What is needed is the exact text of each line in the listing below from the one with "mouse_down()" up to and including the one with "scroll(228, 310, down, 5)", and no pictures.

# [DATA UNDER STUDY]
═══

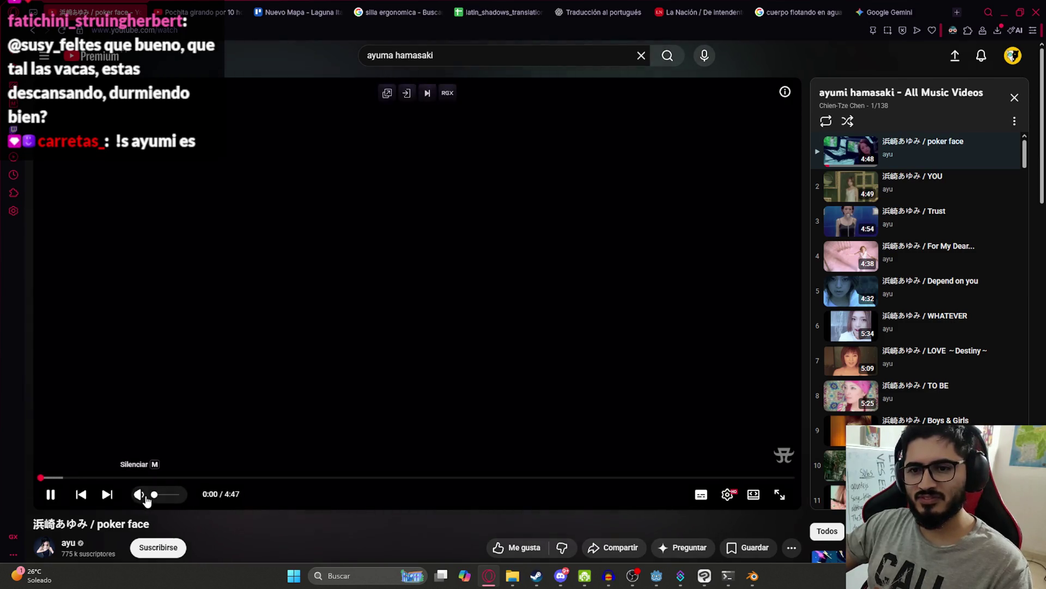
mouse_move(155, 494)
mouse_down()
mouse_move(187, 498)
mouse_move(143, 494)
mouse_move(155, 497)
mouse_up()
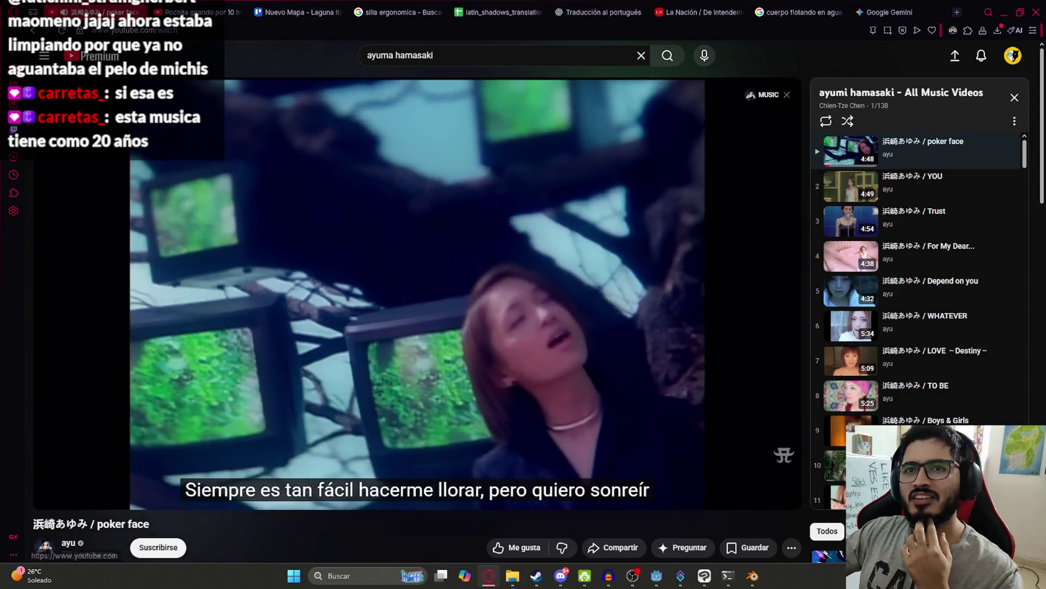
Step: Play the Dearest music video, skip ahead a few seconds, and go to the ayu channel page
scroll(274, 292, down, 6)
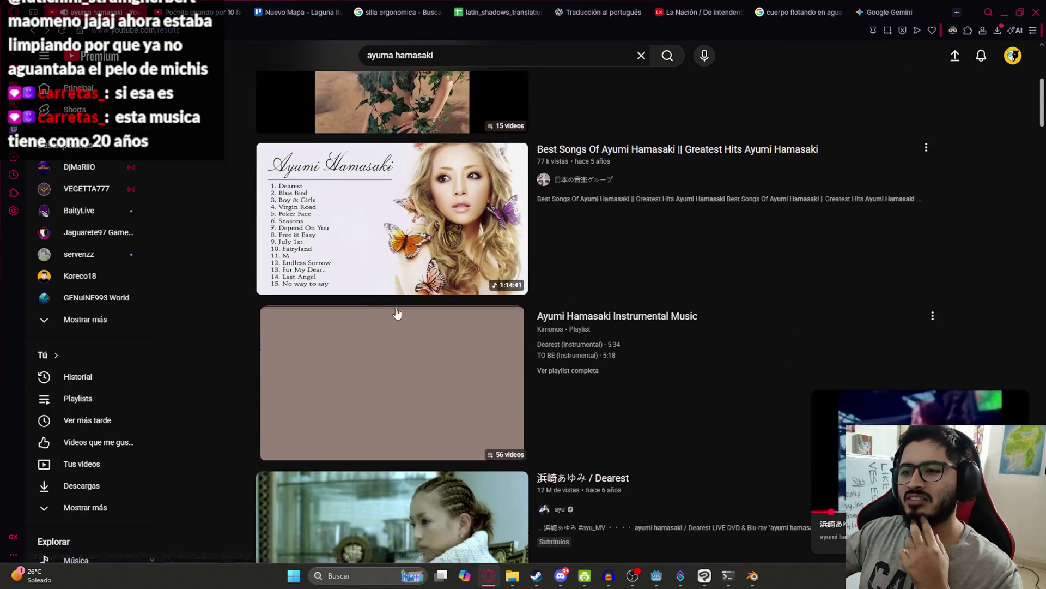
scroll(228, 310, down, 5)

═══

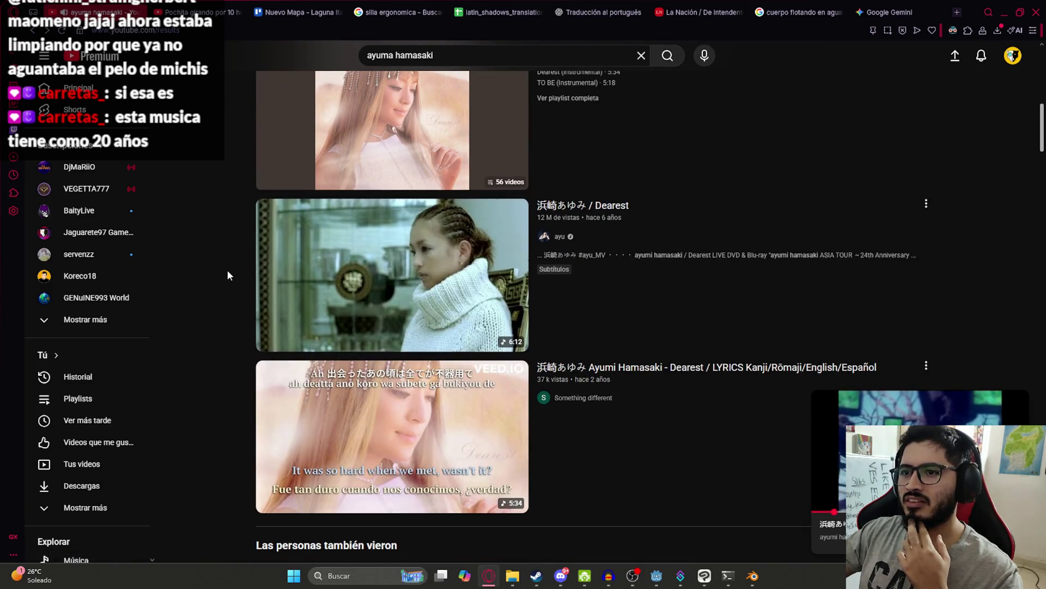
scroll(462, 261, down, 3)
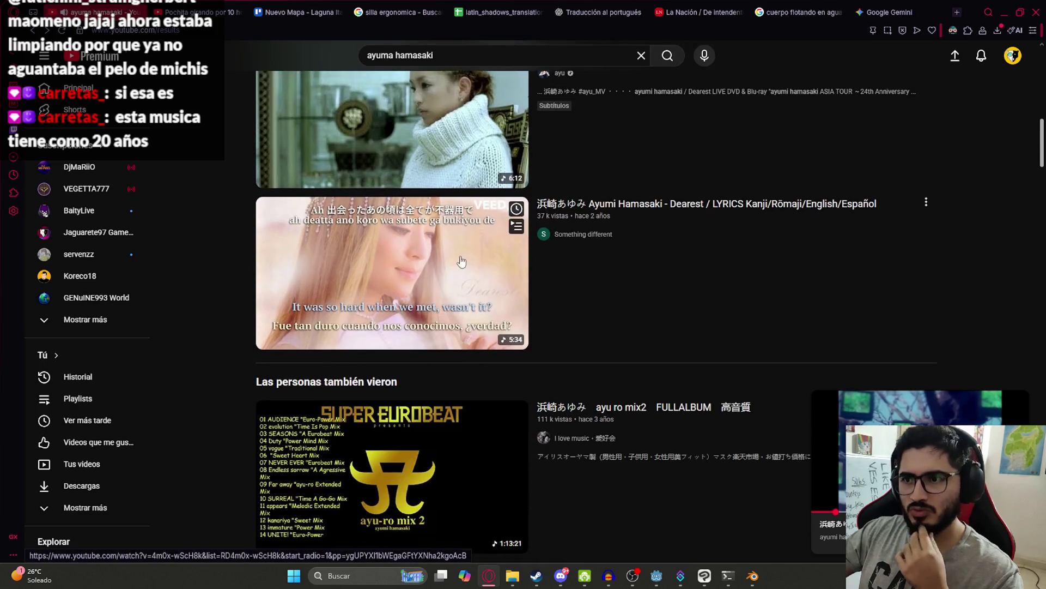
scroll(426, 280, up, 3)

═══

# [ANSWER SPACE]
mouse_down()
mouse_move(187, 498)
mouse_move(143, 494)
mouse_move(155, 497)
mouse_up()
Step: Play the Dearest music video, skip ahead a few seconds, and go to the ayu channel page
scroll(274, 292, down, 6)
scroll(228, 310, down, 5)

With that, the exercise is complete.